**DATOS DE ENTRADA**
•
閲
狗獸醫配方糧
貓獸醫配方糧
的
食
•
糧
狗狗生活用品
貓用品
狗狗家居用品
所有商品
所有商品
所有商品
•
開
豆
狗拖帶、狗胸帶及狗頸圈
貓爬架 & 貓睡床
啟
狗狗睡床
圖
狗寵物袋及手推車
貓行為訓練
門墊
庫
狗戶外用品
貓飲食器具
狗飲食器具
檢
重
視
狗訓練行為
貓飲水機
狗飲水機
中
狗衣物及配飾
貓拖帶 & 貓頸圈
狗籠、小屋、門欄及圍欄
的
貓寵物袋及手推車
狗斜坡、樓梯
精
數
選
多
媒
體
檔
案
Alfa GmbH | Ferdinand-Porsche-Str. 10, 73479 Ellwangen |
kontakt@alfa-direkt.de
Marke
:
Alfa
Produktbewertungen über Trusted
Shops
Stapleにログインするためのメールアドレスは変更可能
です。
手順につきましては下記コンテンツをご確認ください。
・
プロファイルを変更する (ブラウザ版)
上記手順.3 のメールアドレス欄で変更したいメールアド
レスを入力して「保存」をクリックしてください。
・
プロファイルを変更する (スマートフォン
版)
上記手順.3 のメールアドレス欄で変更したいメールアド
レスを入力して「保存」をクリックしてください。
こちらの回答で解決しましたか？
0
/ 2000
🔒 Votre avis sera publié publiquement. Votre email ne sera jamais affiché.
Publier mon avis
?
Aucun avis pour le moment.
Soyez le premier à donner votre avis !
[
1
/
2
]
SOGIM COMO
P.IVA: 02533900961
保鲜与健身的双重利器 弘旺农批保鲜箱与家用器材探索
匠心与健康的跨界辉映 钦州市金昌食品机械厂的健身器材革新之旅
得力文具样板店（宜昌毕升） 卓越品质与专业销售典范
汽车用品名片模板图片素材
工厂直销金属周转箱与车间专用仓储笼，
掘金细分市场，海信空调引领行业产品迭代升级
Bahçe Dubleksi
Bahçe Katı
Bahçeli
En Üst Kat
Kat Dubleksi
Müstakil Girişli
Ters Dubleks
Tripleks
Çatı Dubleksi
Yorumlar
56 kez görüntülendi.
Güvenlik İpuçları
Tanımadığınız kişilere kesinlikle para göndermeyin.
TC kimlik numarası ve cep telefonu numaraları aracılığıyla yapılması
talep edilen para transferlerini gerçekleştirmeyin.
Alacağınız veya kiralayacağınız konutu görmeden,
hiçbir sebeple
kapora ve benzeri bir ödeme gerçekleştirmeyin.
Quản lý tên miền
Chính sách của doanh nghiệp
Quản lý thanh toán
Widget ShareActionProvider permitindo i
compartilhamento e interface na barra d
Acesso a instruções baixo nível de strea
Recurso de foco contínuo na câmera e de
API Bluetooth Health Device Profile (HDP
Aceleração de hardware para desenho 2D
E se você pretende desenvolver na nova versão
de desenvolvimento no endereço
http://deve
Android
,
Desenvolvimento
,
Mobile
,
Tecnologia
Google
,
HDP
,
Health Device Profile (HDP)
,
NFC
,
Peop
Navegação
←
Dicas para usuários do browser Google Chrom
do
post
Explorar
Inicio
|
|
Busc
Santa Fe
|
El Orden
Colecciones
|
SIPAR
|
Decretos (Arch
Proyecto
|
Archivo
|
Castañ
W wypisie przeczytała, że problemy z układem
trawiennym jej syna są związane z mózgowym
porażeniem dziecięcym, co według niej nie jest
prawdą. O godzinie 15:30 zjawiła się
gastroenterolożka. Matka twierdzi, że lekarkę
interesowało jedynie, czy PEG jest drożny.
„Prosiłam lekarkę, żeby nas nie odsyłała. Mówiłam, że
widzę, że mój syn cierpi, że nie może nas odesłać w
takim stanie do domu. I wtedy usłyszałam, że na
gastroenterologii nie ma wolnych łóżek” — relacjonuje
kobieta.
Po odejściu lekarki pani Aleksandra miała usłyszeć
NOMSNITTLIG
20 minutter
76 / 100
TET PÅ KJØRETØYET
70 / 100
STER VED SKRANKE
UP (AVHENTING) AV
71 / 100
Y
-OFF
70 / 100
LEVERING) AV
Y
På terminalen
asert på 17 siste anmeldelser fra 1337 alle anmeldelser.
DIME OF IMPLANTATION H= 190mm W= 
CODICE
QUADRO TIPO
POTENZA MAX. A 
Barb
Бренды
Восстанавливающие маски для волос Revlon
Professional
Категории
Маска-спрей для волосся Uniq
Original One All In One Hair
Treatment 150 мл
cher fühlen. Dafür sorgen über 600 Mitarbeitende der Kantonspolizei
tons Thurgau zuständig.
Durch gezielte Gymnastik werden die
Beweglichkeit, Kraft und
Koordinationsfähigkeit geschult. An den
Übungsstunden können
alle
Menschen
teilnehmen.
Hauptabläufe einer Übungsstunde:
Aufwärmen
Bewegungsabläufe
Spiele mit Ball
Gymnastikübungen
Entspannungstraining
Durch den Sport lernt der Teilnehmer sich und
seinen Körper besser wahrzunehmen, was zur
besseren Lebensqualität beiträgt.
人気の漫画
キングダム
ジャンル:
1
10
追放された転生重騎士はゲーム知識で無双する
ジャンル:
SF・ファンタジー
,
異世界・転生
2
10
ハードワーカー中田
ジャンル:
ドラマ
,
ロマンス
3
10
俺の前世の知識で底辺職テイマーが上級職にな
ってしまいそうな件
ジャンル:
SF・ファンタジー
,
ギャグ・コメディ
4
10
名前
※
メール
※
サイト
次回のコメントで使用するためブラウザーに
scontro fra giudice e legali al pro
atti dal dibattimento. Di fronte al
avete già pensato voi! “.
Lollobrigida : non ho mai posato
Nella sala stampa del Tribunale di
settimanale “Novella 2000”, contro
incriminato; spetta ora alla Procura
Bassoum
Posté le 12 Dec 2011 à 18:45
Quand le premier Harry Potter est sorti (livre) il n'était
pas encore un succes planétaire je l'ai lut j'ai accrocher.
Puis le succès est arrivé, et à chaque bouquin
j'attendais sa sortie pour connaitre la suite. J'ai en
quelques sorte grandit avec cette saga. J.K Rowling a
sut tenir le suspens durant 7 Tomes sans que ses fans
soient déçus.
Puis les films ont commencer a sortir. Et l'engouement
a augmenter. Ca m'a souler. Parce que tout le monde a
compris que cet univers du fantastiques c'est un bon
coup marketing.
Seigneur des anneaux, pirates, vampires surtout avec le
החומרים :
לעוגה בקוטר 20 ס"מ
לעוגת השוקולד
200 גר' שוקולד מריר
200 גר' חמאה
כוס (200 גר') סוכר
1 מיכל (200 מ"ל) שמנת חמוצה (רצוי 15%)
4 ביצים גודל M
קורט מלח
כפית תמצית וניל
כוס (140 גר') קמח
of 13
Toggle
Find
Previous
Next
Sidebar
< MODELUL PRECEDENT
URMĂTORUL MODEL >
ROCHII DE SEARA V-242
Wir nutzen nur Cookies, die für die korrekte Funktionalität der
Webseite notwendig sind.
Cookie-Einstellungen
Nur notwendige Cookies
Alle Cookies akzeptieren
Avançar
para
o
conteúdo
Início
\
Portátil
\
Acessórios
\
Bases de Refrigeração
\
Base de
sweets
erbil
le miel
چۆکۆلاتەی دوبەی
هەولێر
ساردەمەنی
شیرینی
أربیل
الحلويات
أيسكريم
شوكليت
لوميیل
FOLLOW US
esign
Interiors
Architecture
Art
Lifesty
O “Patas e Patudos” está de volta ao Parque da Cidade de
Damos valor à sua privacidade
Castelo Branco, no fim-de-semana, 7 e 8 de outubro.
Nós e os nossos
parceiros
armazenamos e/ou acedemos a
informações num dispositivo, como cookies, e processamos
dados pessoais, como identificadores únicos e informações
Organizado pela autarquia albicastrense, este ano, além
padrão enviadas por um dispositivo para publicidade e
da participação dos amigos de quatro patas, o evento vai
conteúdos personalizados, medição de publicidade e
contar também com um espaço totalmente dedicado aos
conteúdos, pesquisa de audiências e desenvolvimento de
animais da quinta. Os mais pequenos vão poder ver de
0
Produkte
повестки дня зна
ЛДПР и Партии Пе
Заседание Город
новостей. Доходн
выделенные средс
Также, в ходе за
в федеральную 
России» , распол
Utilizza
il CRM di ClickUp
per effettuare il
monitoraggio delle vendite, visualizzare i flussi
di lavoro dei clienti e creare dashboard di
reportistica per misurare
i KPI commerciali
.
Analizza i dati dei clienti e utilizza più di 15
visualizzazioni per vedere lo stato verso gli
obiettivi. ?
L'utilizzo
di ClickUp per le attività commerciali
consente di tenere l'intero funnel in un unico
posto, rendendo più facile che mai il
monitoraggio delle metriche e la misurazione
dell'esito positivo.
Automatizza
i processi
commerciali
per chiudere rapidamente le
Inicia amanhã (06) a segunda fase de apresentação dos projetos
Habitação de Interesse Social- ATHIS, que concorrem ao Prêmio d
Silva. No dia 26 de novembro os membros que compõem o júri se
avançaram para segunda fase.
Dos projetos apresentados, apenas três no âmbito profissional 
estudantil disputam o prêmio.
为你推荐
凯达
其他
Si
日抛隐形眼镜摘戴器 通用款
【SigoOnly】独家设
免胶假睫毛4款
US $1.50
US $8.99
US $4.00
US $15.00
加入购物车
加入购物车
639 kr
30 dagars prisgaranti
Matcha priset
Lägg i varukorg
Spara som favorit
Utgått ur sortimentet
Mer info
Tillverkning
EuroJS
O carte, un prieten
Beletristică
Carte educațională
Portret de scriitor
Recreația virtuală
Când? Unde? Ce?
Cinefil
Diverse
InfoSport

**DESCRIPCIÓN DE LA TAREA**
Reporta, sin modificarla, cada línea de los ítems que contenga la cadena "avis".

**SOLUCIÓN DEL PROBLEMA**
🔒 Votre avis sera publié publiquement. Votre email ne sera jamais affiché.
Publier mon avis
Aucun avis pour le moment.
Soyez le premier à donner votre avis !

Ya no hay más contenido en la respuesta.